Material for this exercise:
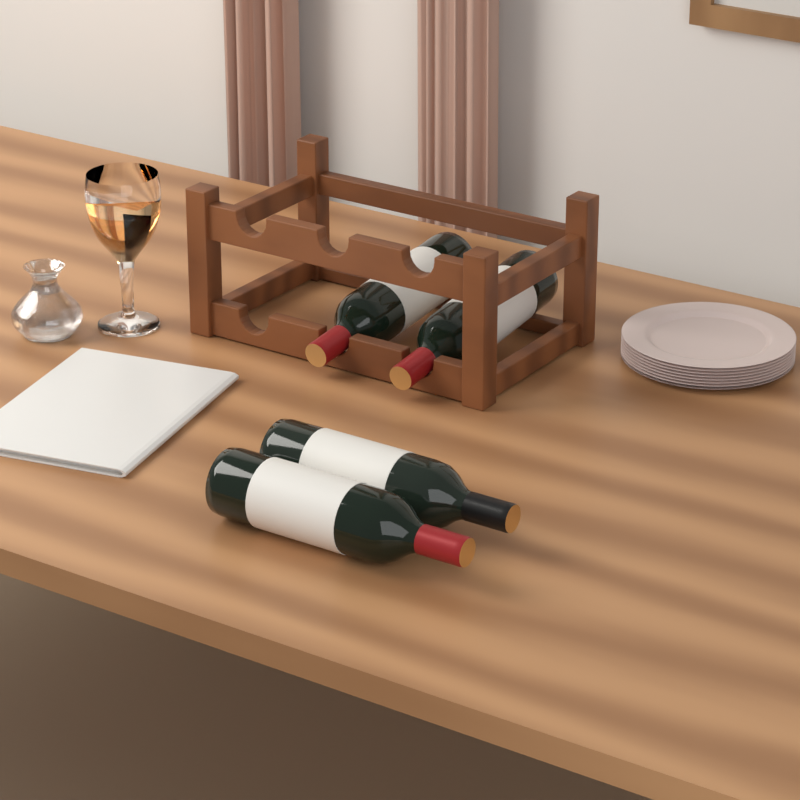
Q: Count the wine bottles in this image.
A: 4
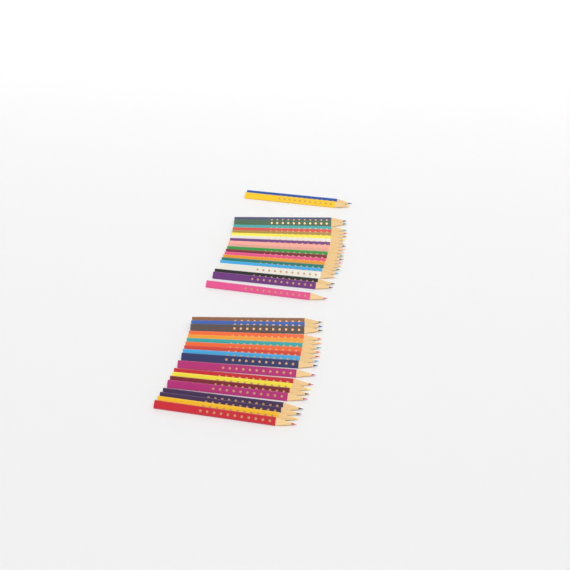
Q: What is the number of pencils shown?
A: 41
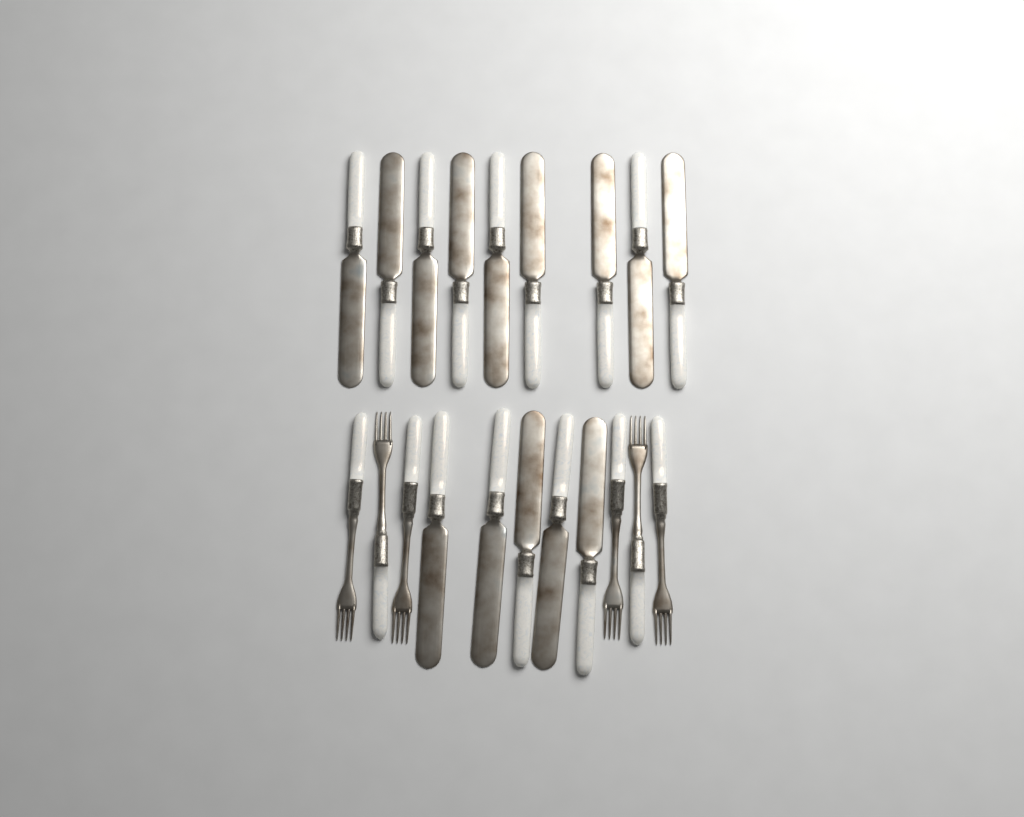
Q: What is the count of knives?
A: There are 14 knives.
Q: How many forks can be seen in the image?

---

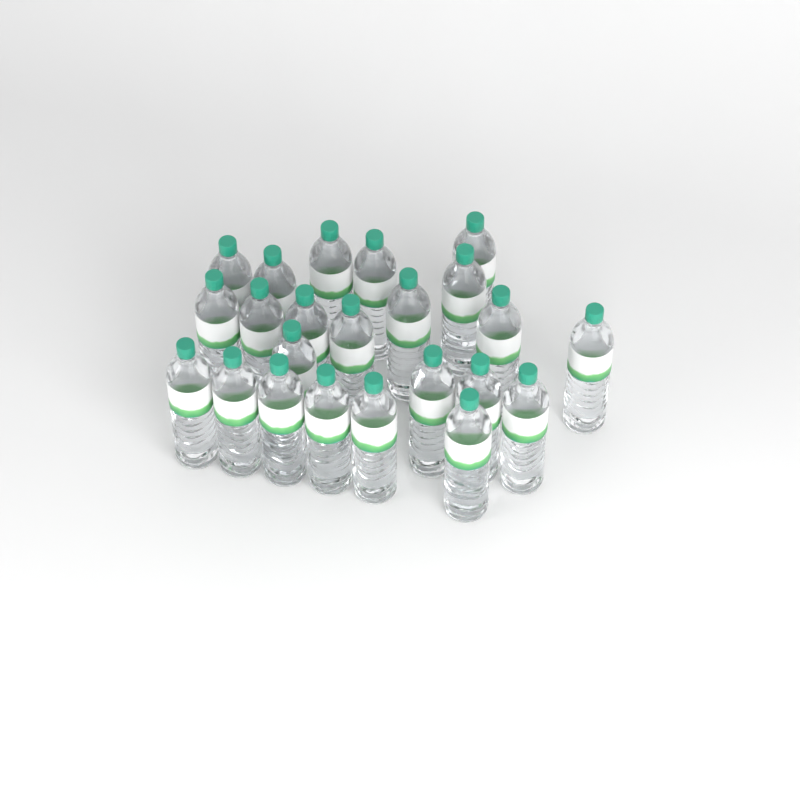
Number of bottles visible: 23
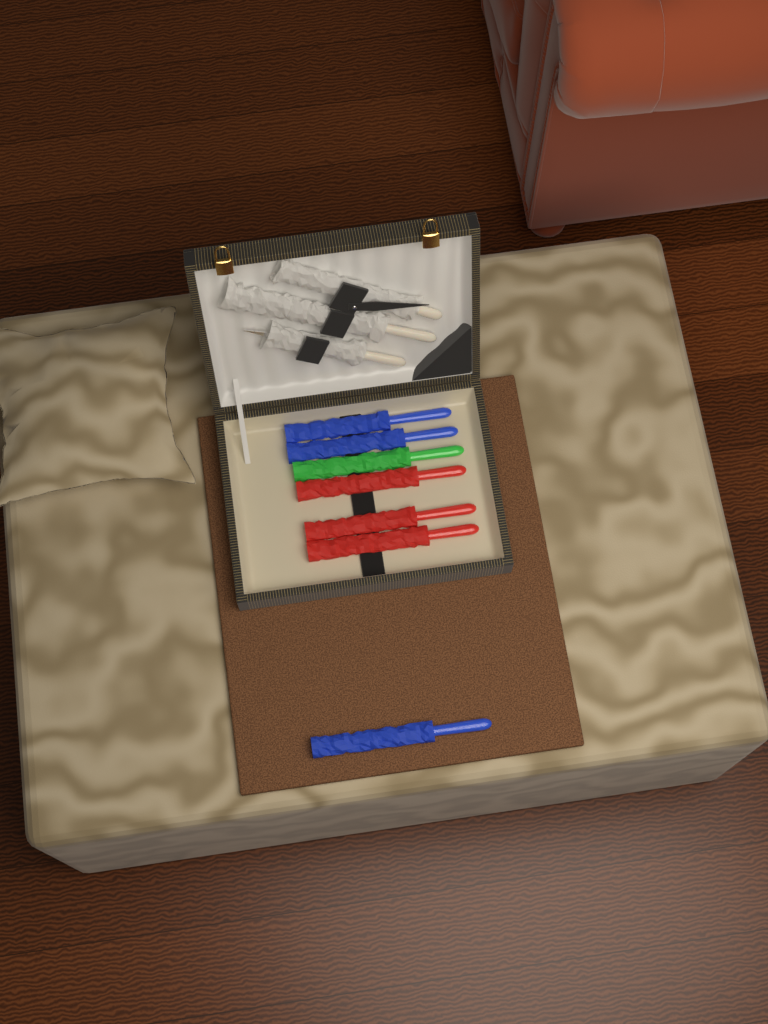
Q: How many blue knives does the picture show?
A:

Work to do: Tally the lines of the entries above that contain the string "bottles", treating uppercase and lowercase as different, and reply with that number alone.

Final result: 2